[Source data]
☆ ☆ ☆ ☆ ☆

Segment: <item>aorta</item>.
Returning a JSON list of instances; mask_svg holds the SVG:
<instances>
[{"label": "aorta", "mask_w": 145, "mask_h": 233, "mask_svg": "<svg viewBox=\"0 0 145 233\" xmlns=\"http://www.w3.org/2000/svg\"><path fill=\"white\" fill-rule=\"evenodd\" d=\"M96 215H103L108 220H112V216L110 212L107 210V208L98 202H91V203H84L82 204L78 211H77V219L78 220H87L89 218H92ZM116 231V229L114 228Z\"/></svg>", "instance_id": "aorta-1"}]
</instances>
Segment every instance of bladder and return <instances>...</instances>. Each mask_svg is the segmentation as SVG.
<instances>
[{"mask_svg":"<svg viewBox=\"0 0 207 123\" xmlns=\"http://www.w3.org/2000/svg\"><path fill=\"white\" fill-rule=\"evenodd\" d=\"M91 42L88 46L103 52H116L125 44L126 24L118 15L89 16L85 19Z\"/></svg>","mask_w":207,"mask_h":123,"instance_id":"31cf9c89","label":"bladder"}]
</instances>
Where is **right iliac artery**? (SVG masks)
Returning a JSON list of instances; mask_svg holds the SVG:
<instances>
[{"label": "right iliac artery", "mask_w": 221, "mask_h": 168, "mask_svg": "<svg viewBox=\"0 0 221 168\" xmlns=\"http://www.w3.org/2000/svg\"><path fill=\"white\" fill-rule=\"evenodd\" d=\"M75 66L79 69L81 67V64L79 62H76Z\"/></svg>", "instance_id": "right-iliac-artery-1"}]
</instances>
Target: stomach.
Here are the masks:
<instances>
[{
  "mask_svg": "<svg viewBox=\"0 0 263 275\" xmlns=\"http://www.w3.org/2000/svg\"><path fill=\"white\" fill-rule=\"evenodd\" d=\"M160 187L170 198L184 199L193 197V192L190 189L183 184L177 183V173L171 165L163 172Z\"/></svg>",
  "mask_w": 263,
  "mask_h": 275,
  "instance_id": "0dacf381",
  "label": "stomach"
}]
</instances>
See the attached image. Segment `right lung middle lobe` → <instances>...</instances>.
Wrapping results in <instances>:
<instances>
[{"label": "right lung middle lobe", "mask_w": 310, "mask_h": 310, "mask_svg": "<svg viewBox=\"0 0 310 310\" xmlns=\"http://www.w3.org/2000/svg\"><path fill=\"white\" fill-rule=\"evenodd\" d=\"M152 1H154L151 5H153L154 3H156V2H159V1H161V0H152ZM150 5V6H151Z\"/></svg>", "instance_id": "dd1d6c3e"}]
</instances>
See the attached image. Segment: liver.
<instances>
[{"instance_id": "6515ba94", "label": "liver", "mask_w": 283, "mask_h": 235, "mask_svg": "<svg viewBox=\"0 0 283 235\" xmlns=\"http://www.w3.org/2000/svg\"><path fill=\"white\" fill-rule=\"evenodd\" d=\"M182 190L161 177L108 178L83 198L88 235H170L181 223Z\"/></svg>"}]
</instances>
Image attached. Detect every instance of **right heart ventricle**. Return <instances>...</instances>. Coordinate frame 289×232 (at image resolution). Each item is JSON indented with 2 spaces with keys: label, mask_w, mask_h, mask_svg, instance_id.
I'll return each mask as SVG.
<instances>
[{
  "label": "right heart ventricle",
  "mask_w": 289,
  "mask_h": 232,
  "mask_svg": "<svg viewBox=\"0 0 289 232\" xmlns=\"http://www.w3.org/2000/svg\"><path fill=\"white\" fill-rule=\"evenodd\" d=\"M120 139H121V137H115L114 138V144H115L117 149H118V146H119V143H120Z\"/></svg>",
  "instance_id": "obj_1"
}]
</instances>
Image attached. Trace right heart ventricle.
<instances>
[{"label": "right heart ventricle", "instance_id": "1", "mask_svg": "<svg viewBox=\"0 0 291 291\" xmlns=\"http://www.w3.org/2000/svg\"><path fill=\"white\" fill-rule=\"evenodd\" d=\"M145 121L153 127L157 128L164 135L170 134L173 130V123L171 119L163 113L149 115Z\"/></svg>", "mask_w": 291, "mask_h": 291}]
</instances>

☆ ☆ ☆ ☆ ☆

● **Problem**:
In the records, from the line with "See the attached image. Segment: liver." through the end, swap "attached" for "provided" and give those lines again with nothing else changed.

● **The answer**:
See the provided image. Segment: liver.
<instances>
[{"instance_id": "6515ba94", "label": "liver", "mask_w": 283, "mask_h": 235, "mask_svg": "<svg viewBox=\"0 0 283 235\" xmlns=\"http://www.w3.org/2000/svg\"><path fill=\"white\" fill-rule=\"evenodd\" d=\"M182 190L161 177L108 178L83 198L88 235H170L181 223Z\"/></svg>"}]
</instances>
Image provided. Detect every instance of **right heart ventricle**. Return <instances>...</instances>. Coordinate frame 289×232 (at image resolution). Each item is JSON indented with 2 spaces with keys: label, mask_w, mask_h, mask_svg, instance_id.
I'll return each mask as SVG.
<instances>
[{
  "label": "right heart ventricle",
  "mask_w": 289,
  "mask_h": 232,
  "mask_svg": "<svg viewBox=\"0 0 289 232\" xmlns=\"http://www.w3.org/2000/svg\"><path fill=\"white\" fill-rule=\"evenodd\" d=\"M120 139H121V137H115L114 138V144H115L117 149H118V146H119V143H120Z\"/></svg>",
  "instance_id": "obj_1"
}]
</instances>
Image provided. Trace right heart ventricle.
<instances>
[{"label": "right heart ventricle", "instance_id": "1", "mask_svg": "<svg viewBox=\"0 0 291 291\" xmlns=\"http://www.w3.org/2000/svg\"><path fill=\"white\" fill-rule=\"evenodd\" d=\"M145 121L153 127L157 128L164 135L170 134L173 130V123L171 119L163 113L149 115Z\"/></svg>", "mask_w": 291, "mask_h": 291}]
</instances>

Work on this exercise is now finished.